As my project will directly sequence the DNA from scat samples for seal identities and prey species without any PCR-based target amplification, it is important to initially extract a viable amount of high-quality genomic DNA. If I were instead screening scat samples for certain pre-determined target sequences, I would not need to worry about getting a lot of DNA out of each sample. I would just need a few copies of the specific sequence to amplify, which could then be easily detected. Previous work in our lab has used this method for identifying seal sex and prey species composition and was successful with certain extraction kits. Therefore, I began to follow the same methods for DNA extraction. After several attempts with these kits, I was failing to obtain final DNA concentrations above 1 ng/ul, which is far below our sequencing threshold.

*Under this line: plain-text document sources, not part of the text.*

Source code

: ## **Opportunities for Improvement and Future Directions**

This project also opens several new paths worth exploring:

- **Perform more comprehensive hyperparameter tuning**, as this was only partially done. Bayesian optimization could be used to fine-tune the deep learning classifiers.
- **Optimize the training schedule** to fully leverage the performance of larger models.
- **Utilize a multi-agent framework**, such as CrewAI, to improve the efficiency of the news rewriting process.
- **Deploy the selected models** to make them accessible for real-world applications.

After deliberation and some generous help/supplies from Dr. Zinkgraf, I began using two new methods, an extraction kit for plant DNA, and a CTAB (cetyl trimethylammonium bromide) extraction protocol. These two methods proved successful, and I was getting concentrations approaching 100 ng/ul. Oddly for scat samples, the plant extraction kit and CTAB method worked well. These are commonly used for plant tissues, which contain a lot of metabolites and biomolecules that can prevent efficient DNA extraction. These methods proved to work for stool samples as well, and following this development, I ordered the same company’s stool-specific extraction kit that could also help remove some of the metabolites and inhibitory compounds found in scat.

Since receiving this kit, I have had around a 75% success rate in acquiring sufficient DNA yields from both fresh and 3-6-year-old scat samples. This should allow me to gather a final set of samples for sequencing (selected based on geographic coverage and total DNA yield) and send them off to the University of Minnesota Genomics Center by the end of the month! I’m excited to be one big step closer to receiving the sequence data that I can then dive into as I investigate how we can employ this non-invasive sample type for seal diet tracking.

This month, I was also lucky enough to be invited to observe a seal necropsy at Friday Harbor labs by the San Juan County Stranding Network. I had previously observed a necropsy while attending the labs as a post-undergraduate researcher, however this time I was able to assist when needed. It was a great learning experience that provided insight into the great people and their work in our local waters. While on the island, I was also able to pick up the blubber samples the network had collected for me to use in my second sequencing run. Once I receive an extraction kit for lipid-rich tissues (such as blubber), I can extract the DNA from these samples, and finally have my final set of samples I will need for my entire project done and ready to be sequenced!